Trio M Freewheels Into Piedmont Piano

Trio M Freewheels Into Piedmont Piano

PHOTO COURTESY MARC POKEMPNER

Trio M plays an array of musical styles.


This jazz supergroup is more than the sum of its superlative parts.

A jazz supergroup that convenes all too rarely, Trio M is a collective ensemble featuring pianist and UC Berkeley professor Myra Melford, bassist and UC San Diego professor Mark Dresser, and New York drummer Matt Wilson, whose numerous teaching commitments include a founding faculty position at the San Francisco Conservatory’s Roots, Jazz and American Music program.

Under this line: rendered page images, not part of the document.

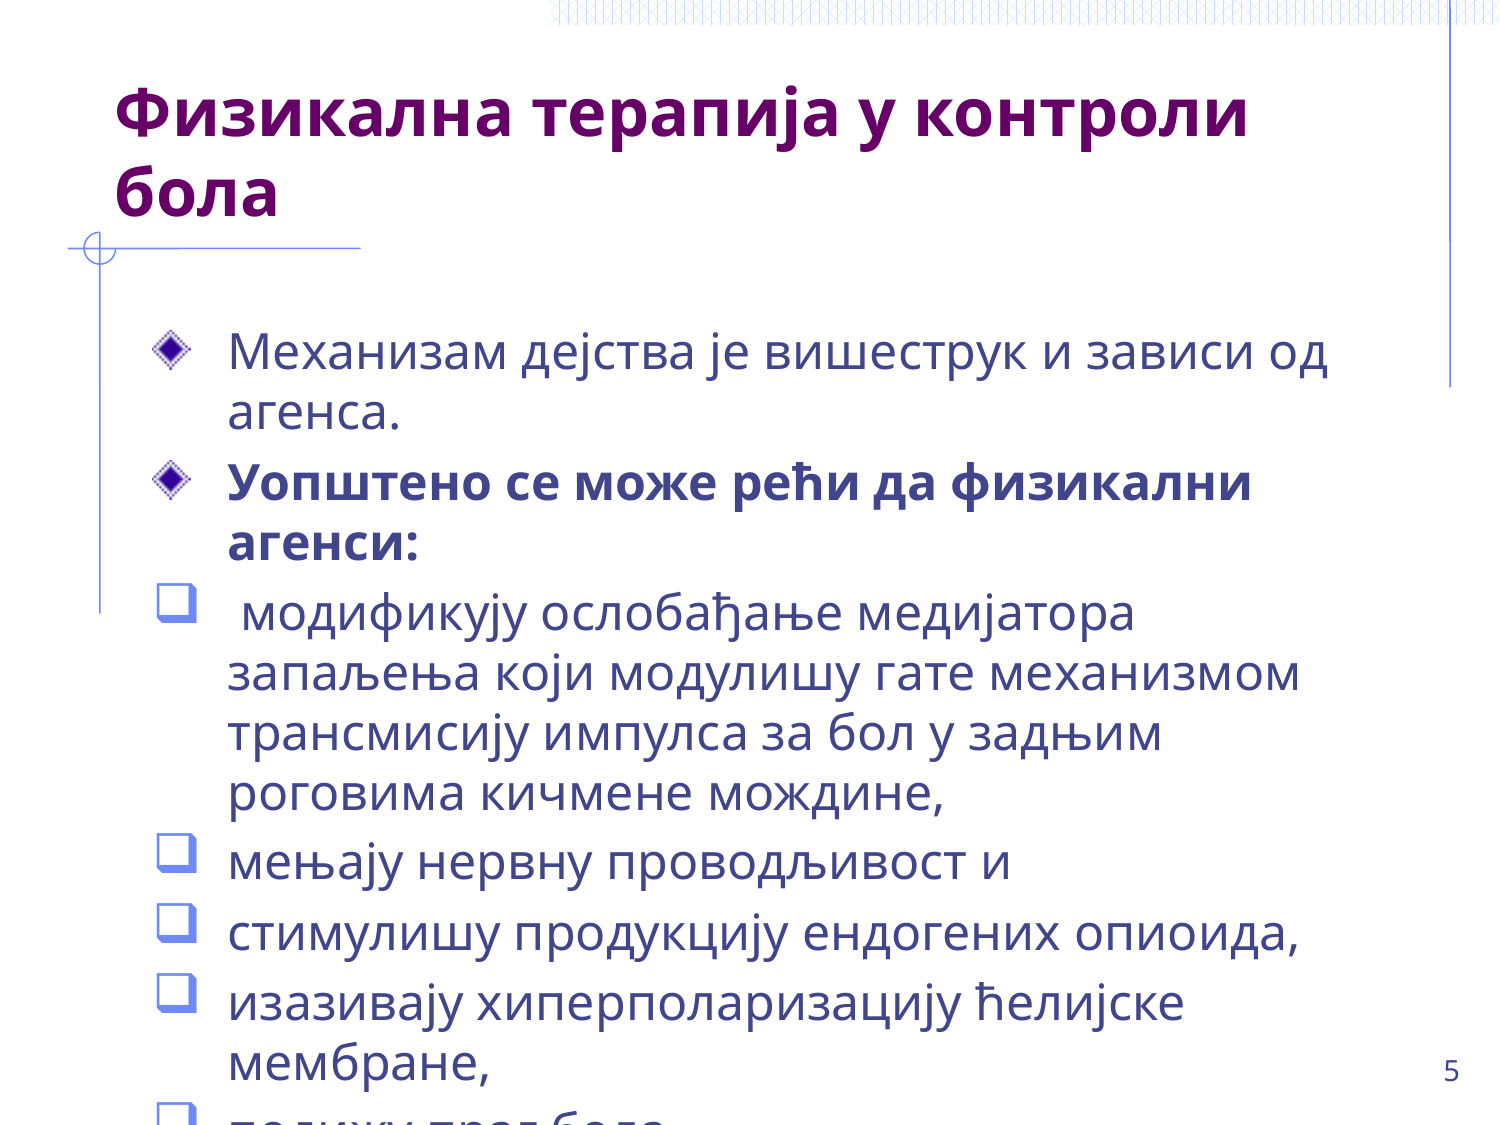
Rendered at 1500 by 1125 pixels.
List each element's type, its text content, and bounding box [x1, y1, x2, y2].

title Физикална терапија у контроли бола [99, 49, 1376, 238]
picture [152, 330, 191, 370]
list Механизам дејства је вишеструк и зависи од агенса. Уопштено се може рећи да физикални агенси: модификују ослобађање медијатора запаљења који модулишу гате механизмом трансмисију импулса за бол у задњим роговима кичмене мождине, мењају нервну проводљивост и стимулишу продукцију ендогених опиоида, изазивају хиперполаризацију ћелијске мембране, подижу праг бола. [137, 312, 1413, 988]
picture [152, 460, 191, 500]
slide_number 5 [1162, 1025, 1475, 1100]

The lofty academic perches indicate the esteem these master improvisers have earned as composers and bandleaders, and Trio M is a setting for some of their most freewheeling work. The group returns to Oakland on Saturday, Nov. 16, for performance at Piedmont Piano.

The group’s second and most recent album, 2012’s The Guest House (Enja/Yellowbird, 2012), was conceived in the East Bay as the sonic manifestation of a project with jazz enthusiast Paul Canales, then chef for Oliveto (and now ensconced at his Uptown restaurant Duende). In preparation for a grand evening of music and food, the players exchanged musical ideas with the kitchen maestro, who in turn sent them photos of dishes he developed in response to their new tunes.

The resulting music encompasses a wide array of moods and textures. Steeped in the modern jazz continuum and deeply versed in avant-garde strategies, the unit can lock into a gospel groove or explore slippery bitonal harmonies. Wilson is among jazz’s most playful and loose-limbed drummers, a musician who finds constant delight in the music’s ebb and flow. He positively revels in the company of musicians as deep and resourceful as Melford and Dresser. Jazz is rife with disappointing all-star sessions lacking chemistry, or a sense of soul-bearing communication. Somehow, Trio M is more than the sum of its superlative parts.

Trio M., 8 p.m. Saturday, Nov. 16, Piedmont Piano, 1728 San Pablo Ave., Oakland, $20, www.piedmontpiano.com.